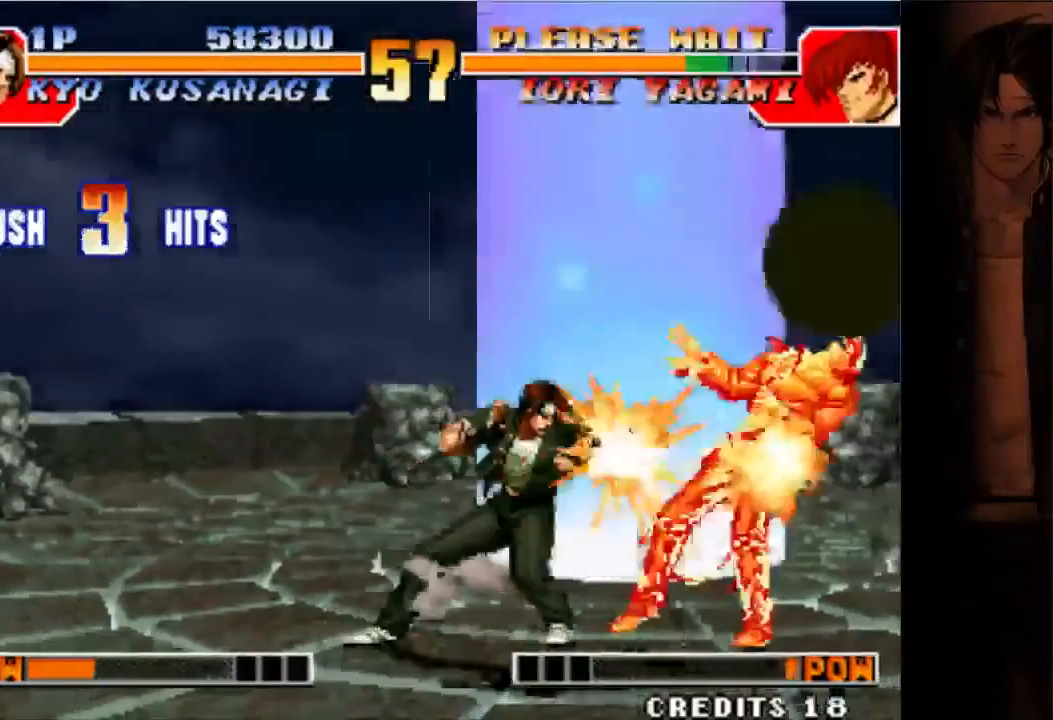
{"buttons": ["X"], "events": [[33, "DPAD_LEFT", "down"], [117, "DPAD_DOWN", "up"], [350, "DPAD_LEFT", "up"]]}
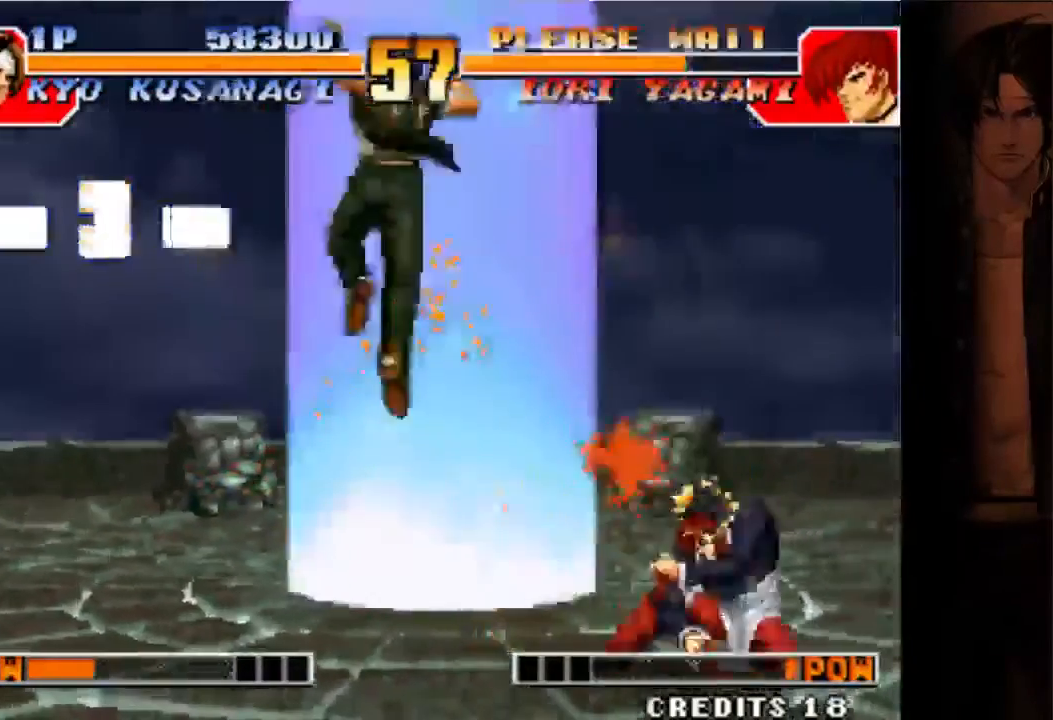
{"buttons": ["X", "DPAD_DOWN", "DPAD_LEFT"], "events": [[317, "DPAD_LEFT", "down"], [384, "DPAD_DOWN", "down"]]}
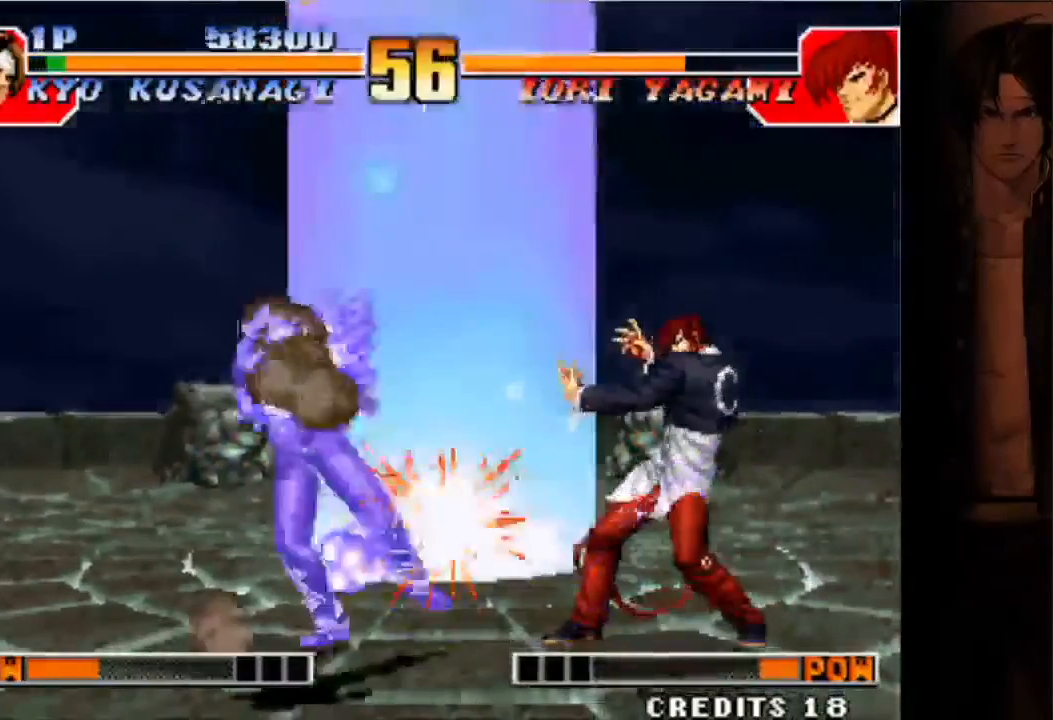
{"buttons": ["DPAD_UP", "DPAD_RIGHT"], "events": [[117, "DPAD_DOWN", "up"], [233, "DPAD_LEFT", "up"], [417, "DPAD_DOWN", "down"], [450, "DPAD_DOWN", "up"], [450, "DPAD_RIGHT", "down"], [484, "DPAD_UP", "down"], [484, "X", "up"]]}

TASK TO CARRY OUT: The expected output is the material above, repeated exactly and free of pictures.

FINISHED EXERCISE:
{"buttons": ["X"], "events": [[33, "DPAD_LEFT", "down"], [117, "DPAD_DOWN", "up"], [350, "DPAD_LEFT", "up"]]}
{"buttons": ["X", "DPAD_DOWN", "DPAD_LEFT"], "events": [[317, "DPAD_LEFT", "down"], [384, "DPAD_DOWN", "down"]]}
{"buttons": ["DPAD_UP", "DPAD_RIGHT"], "events": [[117, "DPAD_DOWN", "up"], [233, "DPAD_LEFT", "up"], [417, "DPAD_DOWN", "down"], [450, "DPAD_DOWN", "up"], [450, "DPAD_RIGHT", "down"], [484, "DPAD_UP", "down"], [484, "X", "up"]]}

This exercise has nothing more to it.